(Collected data)
>>>>>
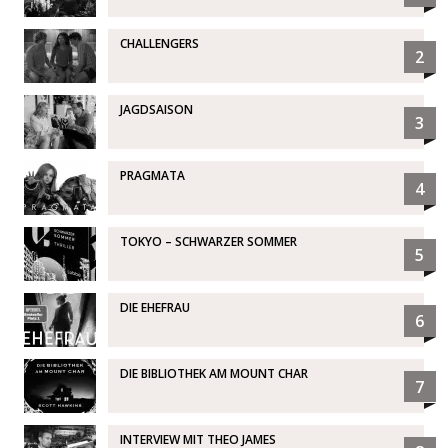
CHALLENGERS
2
JAGDSAISON
3
PRAGMATA
4
TOKYO – SCHWARZER SOMMER
5
DIE EHEFRAU
6
DIE BIBLIOTHEK AM MOUNT CHAR
7
INTERVIEW MIT THEO JAMES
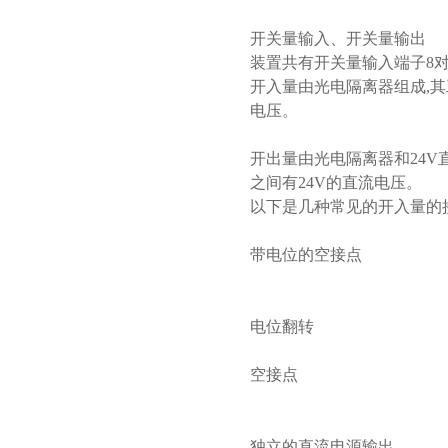
开关量输入、开关量输出
装置共有开关量输入端子8
开入量由光电隔离器组成,其
电压。
开出量由光电隔离器和24V
之间有24V的直流电压。
以下是几种常见的开入量的
带电位的空接点
电位翻转
空接点
独立的直流电源输出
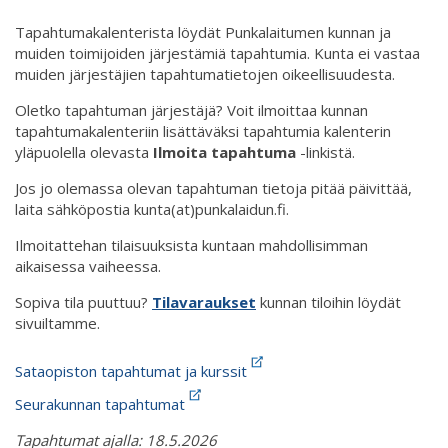
Tapahtumakalenterista löydät Punkalaitumen kunnan ja
muiden toimijoiden järjestämiä tapahtumia. Kunta ei vastaa
muiden järjestäjien tapahtumatietojen oikeellisuudesta.
Oletko tapahtuman järjestäjä? Voit ilmoittaa kunnan
tapahtumakalenteriin lisättäväksi tapahtumia kalenterin
yläpuolella olevasta
Ilmoita tapahtuma
-linkistä.
Jos jo olemassa olevan tapahtuman tietoja pitää päivittää,
laita sähköpostia kunta(at)punkalaidun.fi.
Ilmoitattehan tilaisuuksista kuntaan mahdollisimman
aikaisessa vaiheessa.
Sopiva tila puuttuu?
Tilavaraukset
kunnan tiloihin löydät
sivuiltamme.
Sataopiston tapahtumat ja kurssit
Seurakunnan tapahtumat
Tapahtumat ajalla: 18.5.2026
<<<<<
Written task => Look through the data above. Find each line with the string "tapahtuman" and copy it.

Written answer =>
Oletko tapahtuman järjestäjä? Voit ilmoittaa kunnan
Jos jo olemassa olevan tapahtuman tietoja pitää päivittää,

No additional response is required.